(EXERCISE OBJECTIVE) Please copy the lines from the entries between the one containing "In Firefox kan" and the one containing "## Tools voor Markdown", inclusive, with nothing else.
(THE DATA begins)
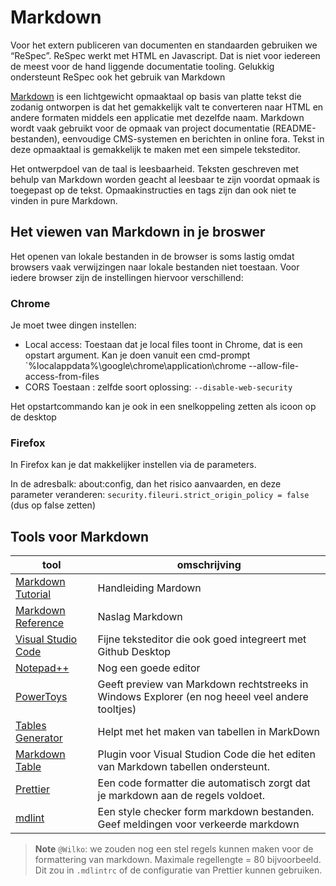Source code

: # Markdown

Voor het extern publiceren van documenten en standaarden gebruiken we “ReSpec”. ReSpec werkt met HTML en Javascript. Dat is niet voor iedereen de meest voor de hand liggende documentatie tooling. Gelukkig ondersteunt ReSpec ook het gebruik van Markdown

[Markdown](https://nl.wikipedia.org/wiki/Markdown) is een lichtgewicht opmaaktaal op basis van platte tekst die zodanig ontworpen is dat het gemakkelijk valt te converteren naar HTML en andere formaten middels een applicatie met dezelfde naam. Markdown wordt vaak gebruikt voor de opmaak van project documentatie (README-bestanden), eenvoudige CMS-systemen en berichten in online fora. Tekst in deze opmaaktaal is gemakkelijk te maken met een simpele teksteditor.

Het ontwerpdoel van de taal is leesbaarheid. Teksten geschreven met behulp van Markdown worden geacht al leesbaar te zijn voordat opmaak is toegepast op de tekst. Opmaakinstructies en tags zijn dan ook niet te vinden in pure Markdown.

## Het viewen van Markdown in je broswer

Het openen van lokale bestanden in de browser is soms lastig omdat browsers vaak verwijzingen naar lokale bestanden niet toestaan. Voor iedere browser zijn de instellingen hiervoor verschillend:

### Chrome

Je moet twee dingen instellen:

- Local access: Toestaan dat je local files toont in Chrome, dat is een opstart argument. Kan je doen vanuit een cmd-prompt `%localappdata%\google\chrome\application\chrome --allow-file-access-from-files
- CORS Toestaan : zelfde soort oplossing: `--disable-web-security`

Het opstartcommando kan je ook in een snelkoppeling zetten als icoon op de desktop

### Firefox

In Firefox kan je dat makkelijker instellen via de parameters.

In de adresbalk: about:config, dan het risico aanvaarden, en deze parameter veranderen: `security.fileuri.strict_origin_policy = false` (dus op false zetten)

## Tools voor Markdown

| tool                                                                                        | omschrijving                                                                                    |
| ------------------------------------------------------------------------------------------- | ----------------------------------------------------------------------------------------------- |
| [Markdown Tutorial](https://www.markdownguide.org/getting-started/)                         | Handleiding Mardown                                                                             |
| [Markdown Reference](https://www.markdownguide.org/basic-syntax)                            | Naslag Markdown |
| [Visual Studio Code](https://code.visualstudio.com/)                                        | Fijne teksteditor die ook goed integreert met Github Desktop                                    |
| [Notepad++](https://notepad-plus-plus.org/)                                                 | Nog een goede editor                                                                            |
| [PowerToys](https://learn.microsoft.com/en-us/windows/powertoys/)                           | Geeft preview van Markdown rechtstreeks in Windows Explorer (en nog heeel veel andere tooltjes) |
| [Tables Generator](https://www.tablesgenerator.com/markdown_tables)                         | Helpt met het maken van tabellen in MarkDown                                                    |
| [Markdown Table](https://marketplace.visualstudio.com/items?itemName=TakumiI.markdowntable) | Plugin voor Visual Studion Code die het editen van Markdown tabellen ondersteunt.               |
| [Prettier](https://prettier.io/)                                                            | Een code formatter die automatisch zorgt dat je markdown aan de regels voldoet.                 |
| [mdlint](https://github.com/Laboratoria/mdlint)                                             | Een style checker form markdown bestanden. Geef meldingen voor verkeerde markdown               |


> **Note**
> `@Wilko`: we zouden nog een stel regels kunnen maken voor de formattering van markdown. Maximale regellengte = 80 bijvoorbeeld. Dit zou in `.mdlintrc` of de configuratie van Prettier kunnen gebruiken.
(THE DATA ends)
(THE DATA begins)
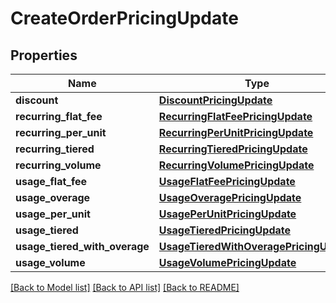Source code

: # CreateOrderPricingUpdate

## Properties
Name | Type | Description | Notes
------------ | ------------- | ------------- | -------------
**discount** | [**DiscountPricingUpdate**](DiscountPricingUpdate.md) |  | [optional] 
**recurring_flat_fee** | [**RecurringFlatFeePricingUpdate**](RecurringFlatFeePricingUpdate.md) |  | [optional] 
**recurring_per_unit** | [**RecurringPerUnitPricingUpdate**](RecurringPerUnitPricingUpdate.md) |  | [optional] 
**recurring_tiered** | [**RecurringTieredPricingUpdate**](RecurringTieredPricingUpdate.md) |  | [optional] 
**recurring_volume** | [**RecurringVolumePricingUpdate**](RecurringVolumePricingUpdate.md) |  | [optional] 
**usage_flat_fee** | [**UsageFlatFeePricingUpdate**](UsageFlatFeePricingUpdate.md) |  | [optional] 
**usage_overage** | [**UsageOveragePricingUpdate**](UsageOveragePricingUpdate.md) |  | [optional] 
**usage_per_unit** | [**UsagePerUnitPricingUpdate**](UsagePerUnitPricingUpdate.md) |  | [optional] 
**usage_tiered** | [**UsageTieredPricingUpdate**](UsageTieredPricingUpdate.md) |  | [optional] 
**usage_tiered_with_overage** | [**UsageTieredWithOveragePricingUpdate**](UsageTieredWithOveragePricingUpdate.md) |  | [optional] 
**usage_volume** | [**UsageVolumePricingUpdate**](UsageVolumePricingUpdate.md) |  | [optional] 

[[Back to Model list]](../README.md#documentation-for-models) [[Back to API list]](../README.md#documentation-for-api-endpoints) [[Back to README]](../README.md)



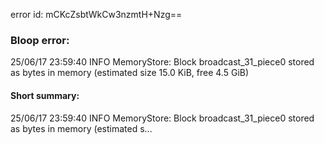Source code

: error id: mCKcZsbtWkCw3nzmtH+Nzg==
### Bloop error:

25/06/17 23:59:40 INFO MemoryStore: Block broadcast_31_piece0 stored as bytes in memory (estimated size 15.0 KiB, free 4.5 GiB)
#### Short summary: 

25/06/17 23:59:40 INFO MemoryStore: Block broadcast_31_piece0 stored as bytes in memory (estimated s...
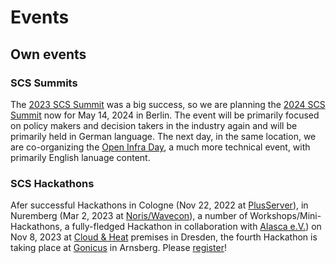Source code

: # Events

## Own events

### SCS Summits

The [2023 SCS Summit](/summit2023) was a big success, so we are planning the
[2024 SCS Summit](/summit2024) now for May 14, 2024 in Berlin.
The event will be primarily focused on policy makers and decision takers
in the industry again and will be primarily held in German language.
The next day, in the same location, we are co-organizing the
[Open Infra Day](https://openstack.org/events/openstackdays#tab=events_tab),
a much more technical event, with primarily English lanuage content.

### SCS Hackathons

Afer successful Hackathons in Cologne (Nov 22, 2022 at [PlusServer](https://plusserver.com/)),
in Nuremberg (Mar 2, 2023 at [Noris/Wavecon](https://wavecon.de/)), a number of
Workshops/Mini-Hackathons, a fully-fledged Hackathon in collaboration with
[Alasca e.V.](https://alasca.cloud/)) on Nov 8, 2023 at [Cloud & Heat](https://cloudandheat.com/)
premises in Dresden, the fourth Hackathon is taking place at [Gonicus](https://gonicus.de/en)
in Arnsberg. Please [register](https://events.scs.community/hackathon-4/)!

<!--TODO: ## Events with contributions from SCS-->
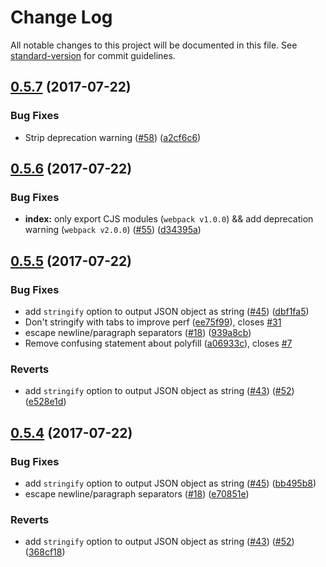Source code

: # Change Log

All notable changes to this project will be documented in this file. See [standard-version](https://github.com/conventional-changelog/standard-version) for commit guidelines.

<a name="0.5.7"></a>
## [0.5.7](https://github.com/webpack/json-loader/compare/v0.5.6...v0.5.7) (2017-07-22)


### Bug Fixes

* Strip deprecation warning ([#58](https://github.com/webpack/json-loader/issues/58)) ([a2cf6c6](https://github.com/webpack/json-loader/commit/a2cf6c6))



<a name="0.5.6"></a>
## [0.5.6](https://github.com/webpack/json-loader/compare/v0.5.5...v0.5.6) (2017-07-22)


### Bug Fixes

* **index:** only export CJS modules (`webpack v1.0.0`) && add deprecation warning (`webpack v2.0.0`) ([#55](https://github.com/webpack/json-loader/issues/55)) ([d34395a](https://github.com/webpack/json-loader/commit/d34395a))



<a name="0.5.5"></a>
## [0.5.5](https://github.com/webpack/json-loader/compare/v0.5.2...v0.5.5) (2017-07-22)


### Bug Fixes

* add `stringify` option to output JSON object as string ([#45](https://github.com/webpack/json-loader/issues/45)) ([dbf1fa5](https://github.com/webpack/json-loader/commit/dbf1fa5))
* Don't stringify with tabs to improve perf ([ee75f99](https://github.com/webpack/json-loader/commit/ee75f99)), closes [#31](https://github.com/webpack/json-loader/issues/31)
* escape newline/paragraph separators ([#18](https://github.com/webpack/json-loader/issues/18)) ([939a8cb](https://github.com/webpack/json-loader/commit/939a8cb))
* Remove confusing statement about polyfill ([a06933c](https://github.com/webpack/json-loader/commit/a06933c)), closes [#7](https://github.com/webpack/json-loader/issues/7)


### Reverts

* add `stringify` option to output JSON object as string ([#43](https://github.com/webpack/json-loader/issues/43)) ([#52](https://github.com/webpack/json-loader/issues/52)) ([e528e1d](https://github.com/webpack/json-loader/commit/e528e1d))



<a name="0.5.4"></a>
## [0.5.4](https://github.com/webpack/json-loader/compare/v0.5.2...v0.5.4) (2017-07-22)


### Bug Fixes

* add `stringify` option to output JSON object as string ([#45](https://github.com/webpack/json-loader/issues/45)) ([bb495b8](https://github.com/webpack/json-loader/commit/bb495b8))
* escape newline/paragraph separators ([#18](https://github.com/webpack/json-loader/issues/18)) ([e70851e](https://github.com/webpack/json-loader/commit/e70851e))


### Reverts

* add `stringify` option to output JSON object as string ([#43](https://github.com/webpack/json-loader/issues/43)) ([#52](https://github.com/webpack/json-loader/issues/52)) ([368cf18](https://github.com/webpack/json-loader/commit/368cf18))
(THE DATA ends)
(TASK RESULT)
In Firefox kan je dat makkelijker instellen via de parameters.

In de adresbalk: about:config, dan het risico aanvaarden, en deze parameter veranderen: `security.fileuri.strict_origin_policy = false` (dus op false zetten)

## Tools voor Markdown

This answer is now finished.